--- start of Given records ---

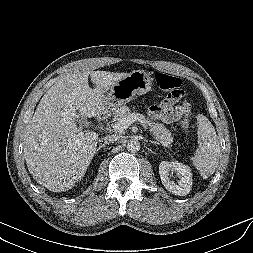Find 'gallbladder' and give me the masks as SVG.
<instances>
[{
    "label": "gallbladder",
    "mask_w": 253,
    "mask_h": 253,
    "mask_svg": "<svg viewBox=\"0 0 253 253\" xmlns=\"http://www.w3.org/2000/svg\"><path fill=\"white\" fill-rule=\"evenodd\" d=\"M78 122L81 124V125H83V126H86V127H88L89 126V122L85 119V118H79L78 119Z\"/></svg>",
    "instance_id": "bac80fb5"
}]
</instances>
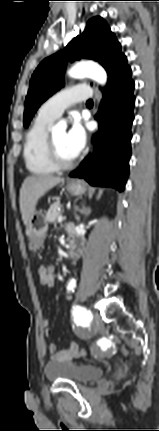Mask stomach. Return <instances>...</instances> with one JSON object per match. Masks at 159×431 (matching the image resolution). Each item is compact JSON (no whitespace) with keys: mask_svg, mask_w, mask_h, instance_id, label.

--- end of Given records ---
--- start of Given records ---

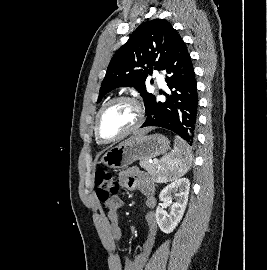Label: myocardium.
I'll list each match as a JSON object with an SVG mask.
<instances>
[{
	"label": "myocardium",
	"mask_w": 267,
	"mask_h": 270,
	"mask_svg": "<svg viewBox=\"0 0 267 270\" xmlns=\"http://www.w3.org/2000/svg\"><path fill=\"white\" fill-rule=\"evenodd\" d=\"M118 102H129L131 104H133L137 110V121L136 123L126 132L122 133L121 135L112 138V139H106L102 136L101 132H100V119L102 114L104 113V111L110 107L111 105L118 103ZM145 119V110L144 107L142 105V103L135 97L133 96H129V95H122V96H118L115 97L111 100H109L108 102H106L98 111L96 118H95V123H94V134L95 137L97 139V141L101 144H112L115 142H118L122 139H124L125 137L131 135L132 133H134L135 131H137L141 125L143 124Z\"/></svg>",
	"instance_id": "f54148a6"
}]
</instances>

--- end of Given records ---

** Challenge **
Rewrite the listing from the line containing "Find 'gallbladder' and" down to the line containing "Mask stomach. Return", swapping "stomach" for "liver" and keeping everything else the same. Give back only those lines, and leave the pictures out.

** Full response **
Find 'gallbladder' and give me the masks as SVG.
<instances>
[{
    "label": "gallbladder",
    "mask_w": 253,
    "mask_h": 253,
    "mask_svg": "<svg viewBox=\"0 0 253 253\" xmlns=\"http://www.w3.org/2000/svg\"><path fill=\"white\" fill-rule=\"evenodd\" d=\"M78 122L81 124V125H83V126H86V127H88L89 126V122L85 119V118H79L78 119Z\"/></svg>",
    "instance_id": "bac80fb5"
}]
</instances>
Mask liver. Return <instances>...</instances> with one JSON object per match. Masks at 159×431 (matching the image resolution). Each item is compact JSON (no whitespace) with keys: mask_svg, mask_w, mask_h, instance_id, label.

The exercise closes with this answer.